--- Exercise data Enclosed Below ---

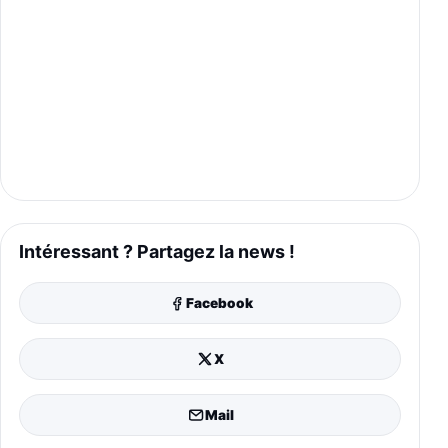
Intéressant ? Partagez la news !
Facebook
X
Mail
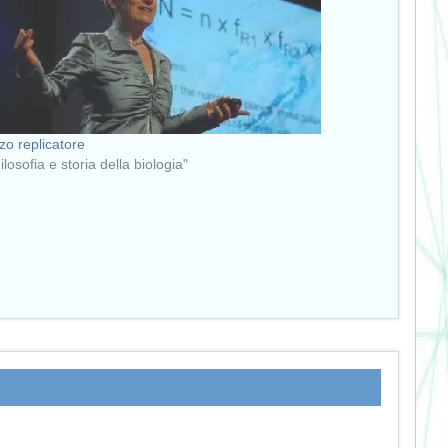
rzo replicatore
ilosofia e storia della biologia"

--- End of Enclosed Exercise data ---

--- Task instructions ---
Rewrite the lines with "Mail" swapped for "E-mail" and no other changes. Leave the pictures out of your answer.

--- Response to this task ---
Intéressant ? Partagez la news !
Facebook
X
E-mail
rzo replicatore
ilosofia e storia della biologia"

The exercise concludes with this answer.